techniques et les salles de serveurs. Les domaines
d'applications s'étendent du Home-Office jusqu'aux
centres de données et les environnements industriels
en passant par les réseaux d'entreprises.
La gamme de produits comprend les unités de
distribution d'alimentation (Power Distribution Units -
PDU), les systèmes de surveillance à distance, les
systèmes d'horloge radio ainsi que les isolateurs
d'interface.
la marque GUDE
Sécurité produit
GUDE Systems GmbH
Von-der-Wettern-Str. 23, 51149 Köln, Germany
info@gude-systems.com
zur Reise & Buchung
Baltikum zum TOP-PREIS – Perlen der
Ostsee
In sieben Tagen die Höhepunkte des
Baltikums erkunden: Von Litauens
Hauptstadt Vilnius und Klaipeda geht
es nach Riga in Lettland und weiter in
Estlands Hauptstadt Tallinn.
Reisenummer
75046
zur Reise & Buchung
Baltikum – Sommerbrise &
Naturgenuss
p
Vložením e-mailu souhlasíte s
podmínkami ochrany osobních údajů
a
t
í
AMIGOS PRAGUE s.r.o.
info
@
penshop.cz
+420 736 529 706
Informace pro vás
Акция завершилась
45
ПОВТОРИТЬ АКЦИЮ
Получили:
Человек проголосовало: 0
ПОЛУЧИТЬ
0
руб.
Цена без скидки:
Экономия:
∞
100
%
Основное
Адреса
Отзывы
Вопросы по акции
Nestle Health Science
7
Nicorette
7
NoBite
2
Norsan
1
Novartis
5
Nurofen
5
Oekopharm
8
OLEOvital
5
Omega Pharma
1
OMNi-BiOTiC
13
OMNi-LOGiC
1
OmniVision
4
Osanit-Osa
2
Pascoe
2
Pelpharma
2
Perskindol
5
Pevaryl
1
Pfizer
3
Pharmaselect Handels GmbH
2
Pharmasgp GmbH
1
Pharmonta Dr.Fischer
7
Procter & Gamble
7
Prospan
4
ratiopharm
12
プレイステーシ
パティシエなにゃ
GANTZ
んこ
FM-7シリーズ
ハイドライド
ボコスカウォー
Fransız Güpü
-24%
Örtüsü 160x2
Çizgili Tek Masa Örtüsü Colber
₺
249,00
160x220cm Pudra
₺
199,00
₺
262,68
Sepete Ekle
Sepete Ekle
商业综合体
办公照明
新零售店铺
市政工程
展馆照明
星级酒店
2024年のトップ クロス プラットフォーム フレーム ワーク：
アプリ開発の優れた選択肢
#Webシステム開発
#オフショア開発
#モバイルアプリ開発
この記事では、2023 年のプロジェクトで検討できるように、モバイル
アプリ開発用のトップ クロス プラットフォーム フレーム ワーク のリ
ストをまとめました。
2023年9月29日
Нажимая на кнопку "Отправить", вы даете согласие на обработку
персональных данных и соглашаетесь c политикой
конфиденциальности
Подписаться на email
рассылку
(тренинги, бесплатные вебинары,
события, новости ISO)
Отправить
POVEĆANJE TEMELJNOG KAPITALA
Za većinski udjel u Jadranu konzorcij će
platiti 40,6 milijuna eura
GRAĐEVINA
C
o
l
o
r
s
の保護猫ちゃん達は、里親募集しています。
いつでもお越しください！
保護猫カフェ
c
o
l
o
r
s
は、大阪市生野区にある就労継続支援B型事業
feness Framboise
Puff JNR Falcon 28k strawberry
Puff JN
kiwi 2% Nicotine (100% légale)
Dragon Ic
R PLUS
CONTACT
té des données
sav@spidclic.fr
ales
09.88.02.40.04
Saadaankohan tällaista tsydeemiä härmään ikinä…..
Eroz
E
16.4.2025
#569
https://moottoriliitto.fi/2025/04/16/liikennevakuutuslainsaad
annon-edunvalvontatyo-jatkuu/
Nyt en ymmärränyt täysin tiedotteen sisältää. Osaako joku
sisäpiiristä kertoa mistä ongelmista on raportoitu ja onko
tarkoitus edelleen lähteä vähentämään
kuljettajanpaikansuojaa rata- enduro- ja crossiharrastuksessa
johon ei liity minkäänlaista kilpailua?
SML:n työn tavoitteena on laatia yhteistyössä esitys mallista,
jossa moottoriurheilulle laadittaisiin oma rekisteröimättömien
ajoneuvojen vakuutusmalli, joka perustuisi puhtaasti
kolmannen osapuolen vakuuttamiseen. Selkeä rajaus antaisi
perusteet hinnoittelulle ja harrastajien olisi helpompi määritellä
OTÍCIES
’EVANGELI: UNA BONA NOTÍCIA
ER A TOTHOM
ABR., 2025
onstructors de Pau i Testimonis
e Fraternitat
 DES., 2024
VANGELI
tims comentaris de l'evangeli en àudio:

• • • •

All that is wanted is an exact copy of the lines from the line holding "Za većinski udjel u Jadranu konzorcij će" through the end of the material above, including both.

*SOLUTION FOR THIS TASK*:
Za većinski udjel u Jadranu konzorcij će
platiti 40,6 milijuna eura
GRAĐEVINA
C
o
l
o
r
s
の保護猫ちゃん達は、里親募集しています。
いつでもお越しください！
保護猫カフェ
c
o
l
o
r
s
は、大阪市生野区にある就労継続支援B型事業
feness Framboise
Puff JNR Falcon 28k strawberry
Puff JN
kiwi 2% Nicotine (100% légale)
Dragon Ic
R PLUS
CONTACT
té des données
sav@spidclic.fr
ales
09.88.02.40.04
Saadaankohan tällaista tsydeemiä härmään ikinä…..
Eroz
E
16.4.2025
#569
https://moottoriliitto.fi/2025/04/16/liikennevakuutuslainsaad
annon-edunvalvontatyo-jatkuu/
Nyt en ymmärränyt täysin tiedotteen sisältää. Osaako joku
sisäpiiristä kertoa mistä ongelmista on raportoitu ja onko
tarkoitus edelleen lähteä vähentämään
kuljettajanpaikansuojaa rata- enduro- ja crossiharrastuksessa
johon ei liity minkäänlaista kilpailua?
SML:n työn tavoitteena on laatia yhteistyössä esitys mallista,
jossa moottoriurheilulle laadittaisiin oma rekisteröimättömien
ajoneuvojen vakuutusmalli, joka perustuisi puhtaasti
kolmannen osapuolen vakuuttamiseen. Selkeä rajaus antaisi
perusteet hinnoittelulle ja harrastajien olisi helpompi määritellä
OTÍCIES
’EVANGELI: UNA BONA NOTÍCIA
ER A TOTHOM
ABR., 2025
onstructors de Pau i Testimonis
e Fraternitat
 DES., 2024
VANGELI
tims comentaris de l'evangeli en àudio:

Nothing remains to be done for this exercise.